Among the recommendations made are things as simple as education for all involved about the realities of brain trauma with the author noting as follows:
It is recommended that all members of the training camp be educated about concussion identification and management. This especially includes the combatant. It is also recommended that the head trainer and coach take a formal training course in concussion recognition and management such as the “Heads-Up Online Concussion Training Certification Course for Coaches”, developed by the Centers for Disease Control and Prevention (CDC). Symptoms of mild concussion are predominantly subjective with little to no objective signs. Headache, blurred vision, light and sound sensitivity, nausea, brain fog, attention or concentration difficulty, unsteadiness on feet after a HIE are all signs of concussion. Such a combatant should not be allowed to proceed with training and should be evaluated by a medical professional. If a concussion is documented, a period of cognitive and physical rest is advised. Once the acute post-concussion symptoms have abated, a return-to-fighting protocol is initiated.3 Sparring can resume after medical clearance by the physician.

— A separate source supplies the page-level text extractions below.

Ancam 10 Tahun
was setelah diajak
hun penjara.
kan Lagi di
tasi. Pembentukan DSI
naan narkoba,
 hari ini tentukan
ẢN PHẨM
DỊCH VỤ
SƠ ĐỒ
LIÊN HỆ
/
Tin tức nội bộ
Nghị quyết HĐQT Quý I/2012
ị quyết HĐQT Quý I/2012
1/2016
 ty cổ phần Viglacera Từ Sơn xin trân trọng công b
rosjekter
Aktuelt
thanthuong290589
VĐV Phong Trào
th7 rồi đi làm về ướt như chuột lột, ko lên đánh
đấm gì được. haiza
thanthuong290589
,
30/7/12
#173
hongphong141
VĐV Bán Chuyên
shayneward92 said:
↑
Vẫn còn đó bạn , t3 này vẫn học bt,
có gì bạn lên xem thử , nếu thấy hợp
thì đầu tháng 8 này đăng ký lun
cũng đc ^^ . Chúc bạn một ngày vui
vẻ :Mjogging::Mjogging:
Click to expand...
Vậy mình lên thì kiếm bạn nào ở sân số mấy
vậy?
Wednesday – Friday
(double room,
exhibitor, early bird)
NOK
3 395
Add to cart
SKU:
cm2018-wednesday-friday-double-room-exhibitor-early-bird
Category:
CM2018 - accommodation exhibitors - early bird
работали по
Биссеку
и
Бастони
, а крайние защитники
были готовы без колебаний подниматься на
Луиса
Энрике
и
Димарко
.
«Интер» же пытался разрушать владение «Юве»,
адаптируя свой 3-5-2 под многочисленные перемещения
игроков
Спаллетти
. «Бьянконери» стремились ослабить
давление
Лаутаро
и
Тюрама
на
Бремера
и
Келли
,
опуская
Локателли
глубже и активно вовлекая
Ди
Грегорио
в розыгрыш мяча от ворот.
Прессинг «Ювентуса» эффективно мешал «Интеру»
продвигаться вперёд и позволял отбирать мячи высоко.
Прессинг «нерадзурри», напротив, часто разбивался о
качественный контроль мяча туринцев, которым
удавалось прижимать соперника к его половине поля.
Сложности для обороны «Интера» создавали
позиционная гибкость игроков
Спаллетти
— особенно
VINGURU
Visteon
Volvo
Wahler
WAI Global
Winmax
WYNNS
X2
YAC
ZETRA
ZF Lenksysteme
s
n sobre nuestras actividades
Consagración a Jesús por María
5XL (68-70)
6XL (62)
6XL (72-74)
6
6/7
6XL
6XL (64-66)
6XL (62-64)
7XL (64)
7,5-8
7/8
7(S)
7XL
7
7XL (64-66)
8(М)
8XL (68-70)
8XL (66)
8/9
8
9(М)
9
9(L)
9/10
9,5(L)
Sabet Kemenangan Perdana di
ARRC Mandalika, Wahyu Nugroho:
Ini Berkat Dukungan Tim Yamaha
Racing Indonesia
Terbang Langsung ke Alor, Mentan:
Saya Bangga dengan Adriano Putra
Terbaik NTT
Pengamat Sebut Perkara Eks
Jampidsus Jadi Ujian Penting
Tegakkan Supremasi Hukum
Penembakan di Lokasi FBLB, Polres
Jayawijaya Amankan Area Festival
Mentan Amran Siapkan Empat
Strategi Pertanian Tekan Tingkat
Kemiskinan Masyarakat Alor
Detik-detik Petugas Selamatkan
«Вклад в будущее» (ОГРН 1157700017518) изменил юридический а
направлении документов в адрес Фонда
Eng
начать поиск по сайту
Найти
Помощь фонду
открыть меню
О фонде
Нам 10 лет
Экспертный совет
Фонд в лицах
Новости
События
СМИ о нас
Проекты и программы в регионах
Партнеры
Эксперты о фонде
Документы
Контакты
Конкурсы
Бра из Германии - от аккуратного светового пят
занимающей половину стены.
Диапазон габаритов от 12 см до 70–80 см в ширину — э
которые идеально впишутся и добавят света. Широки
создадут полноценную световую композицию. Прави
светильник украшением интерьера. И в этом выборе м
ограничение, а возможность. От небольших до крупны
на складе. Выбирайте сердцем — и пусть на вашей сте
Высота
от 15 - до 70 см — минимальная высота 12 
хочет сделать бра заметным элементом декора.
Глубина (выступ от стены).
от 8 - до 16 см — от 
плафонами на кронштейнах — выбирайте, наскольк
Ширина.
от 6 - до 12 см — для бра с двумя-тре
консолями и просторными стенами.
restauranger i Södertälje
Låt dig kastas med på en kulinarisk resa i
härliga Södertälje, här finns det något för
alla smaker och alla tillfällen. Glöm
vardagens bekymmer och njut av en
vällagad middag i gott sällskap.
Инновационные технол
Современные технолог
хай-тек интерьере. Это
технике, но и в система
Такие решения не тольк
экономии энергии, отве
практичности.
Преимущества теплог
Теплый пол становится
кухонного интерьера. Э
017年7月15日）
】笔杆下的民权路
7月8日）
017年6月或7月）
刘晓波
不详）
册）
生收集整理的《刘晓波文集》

In addition to education the authors publish proposed guidelines based on their collective observations but call on all stakeholders to review them and help create evidence based standardized guidelines finding a balance between proper fight preparation while minimizing brain harm to athletes.
On top of serious long term health consequences the authors conclude with the sensible observation that too much hard sparring leads to a ‘weaker chin’ when it comes to actual completion with the following warning for fighters
If combatants, trainers, and coaches do not follow our recommendations, the changes we prescribe will have little effect. Combatants may be more likely to follow the guidelines if they realize cumulative head trauma may hinder their athletic performance. The consequences of “neurologic sequelae of multiple concussions and HIEs” should be made clear to all concerned parties. The sequelae include but are not limited to poor balance and decreased reaction time. An NCAA study revealed that those athletes who were exposed to more sub-concussive head impacts during practice had a lower threshold for concussion in the game. In combatants, this translates to a “weaker chin.” Allowing for more recovery between sparring sessions and after competition will allow for optimal performance.